At this point we’ve completed the Data Exploration step and have understood how the data is structured, formatted, as well as the API’s query parameters and configuration settings. We also ran a few GET requests. If you haven’t read Part 1 – Data Exploration, please do so before proceeding.

Provision Azure resources

Once built and tested, our GET request can now be implemented using Logic Apps. Before proceeding, we first need to create a resource group and deploy the below resources.

Remember to create a blob storage container within the storage account, this is where the JSON files will land. A Basic database (2 GB Storage/ 5 DTUs ) will suffice for the purposes of our exercise to keep the costs under control.

Azure Logic App

I’ll start by selecting a trigger event. I’ll set the frequency to once a day. That said, you can always trigger the Logic App manually especially for debugging purposes.

In the next step, I’ll initialize an integer variable which I’ll name “currentPage”. It will be used within the Loop statement.

In the next step, I’ll add a “Until Loop” statement which I’ll set to loop 4 times (amend to suit your needs).

Each time the Logic App loops, the “currentPage” variable is incremented by 1. The value is then passed to the “_page” query parameter.

Notice, I’ve specified the postcode without using “%20”, it appears Logic Apps can handle spaces better than Postman.

I’ll then tell Logic Apps to dump the JSON Document into the Blob Storage container. I’ll give each blob a unique name using the formula: concat('PricePaidDatasetDump_',variables('currentPage')).

Lastly, I’ll specify the HTTP Response Body as the Blob content.

After amending the Logic App, slightly, I re-ran it for the second postcode near Twickenham Rugby Stadium. In the end I have a combined total of 6 files in my blob storage container.

Summary

In this blog, I’ve provisioned all the necessary Azure resources based on the architecture outlined in Part 1 of the blog series. I’ve made use of the Logic App and the Blob Storage container within this blog.
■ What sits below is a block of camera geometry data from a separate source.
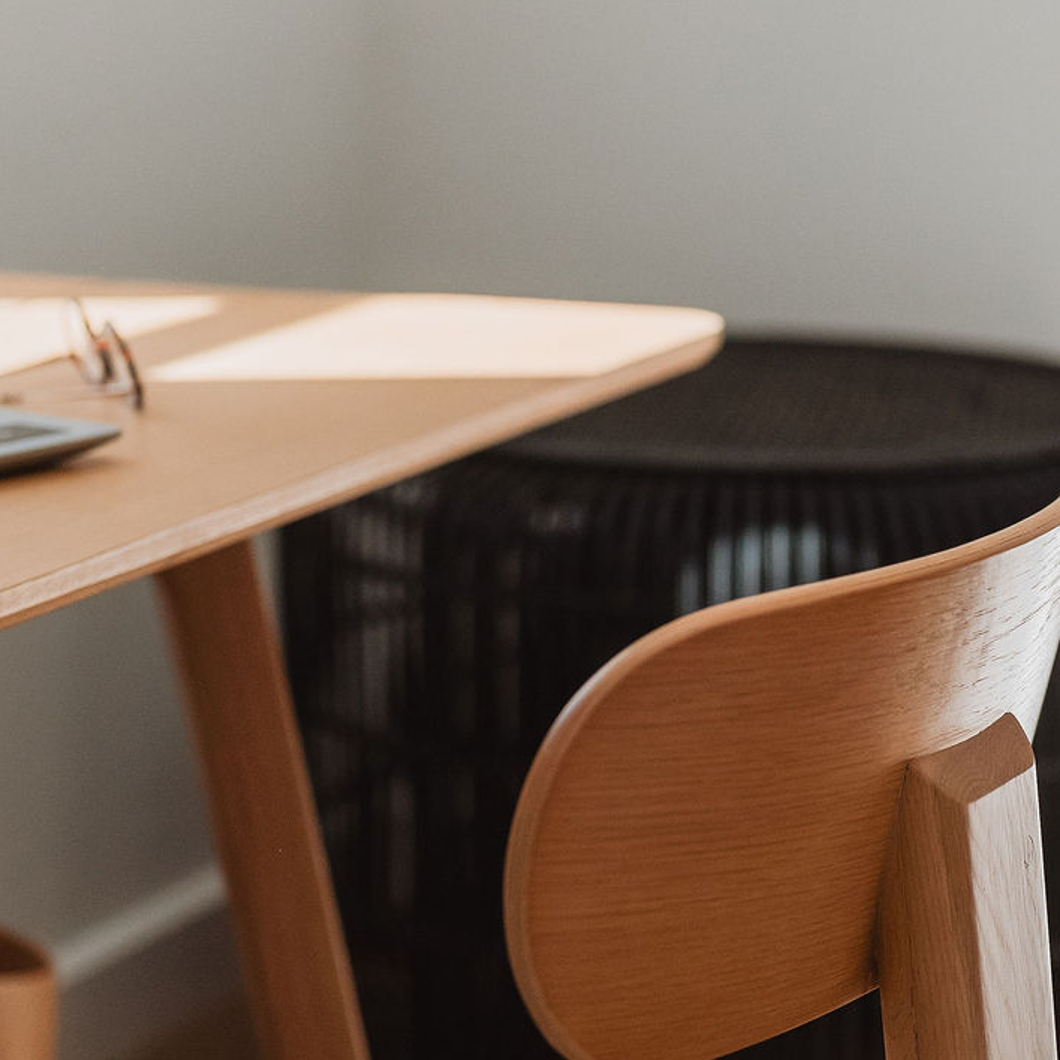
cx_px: 1002
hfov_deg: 14.0
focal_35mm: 123
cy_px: 565
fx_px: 4261
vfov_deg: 14.2
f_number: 2.5
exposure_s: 1/4000
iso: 640
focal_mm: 50
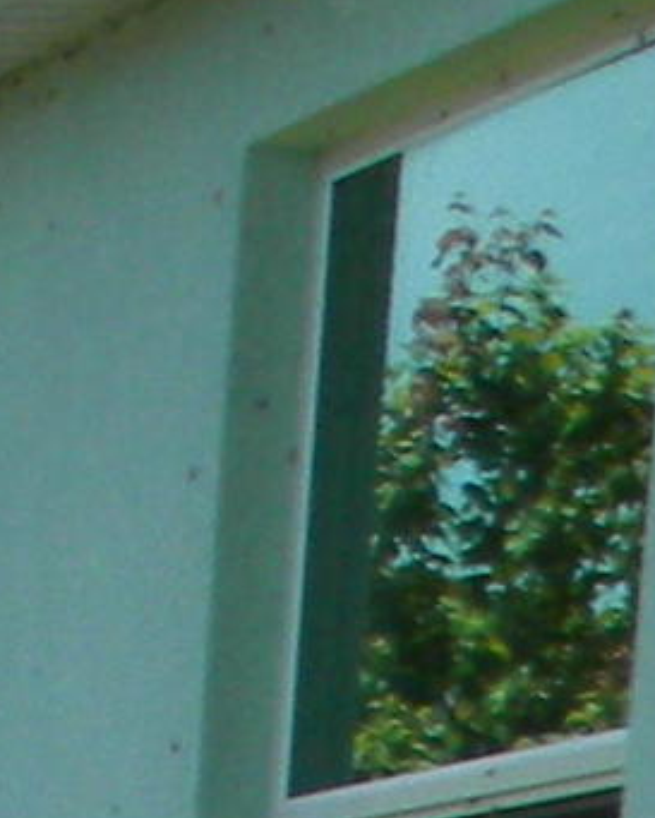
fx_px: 7484
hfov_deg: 4.3
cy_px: 2363
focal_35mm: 309
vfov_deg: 5.9
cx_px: -2706
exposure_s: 1/500
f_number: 3.7
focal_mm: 6.4
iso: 109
If you’ve followed along, you should have a list of unique files within the blog storage container holding JSON data from the API Call Response. In the third and final blog, I’ll ingest the files into Azure SQL DB and begin the data transformation process.

A few things to bear in mind, particularly for more data intensive API requests. It might be worth adding a delay within the loop to avoid exceeding usage limits. In addition, it might help to configure the “Count” and “Timeout” settings within the loop. The setting helps keep the Logic App active while the loop-continuation condition remains true.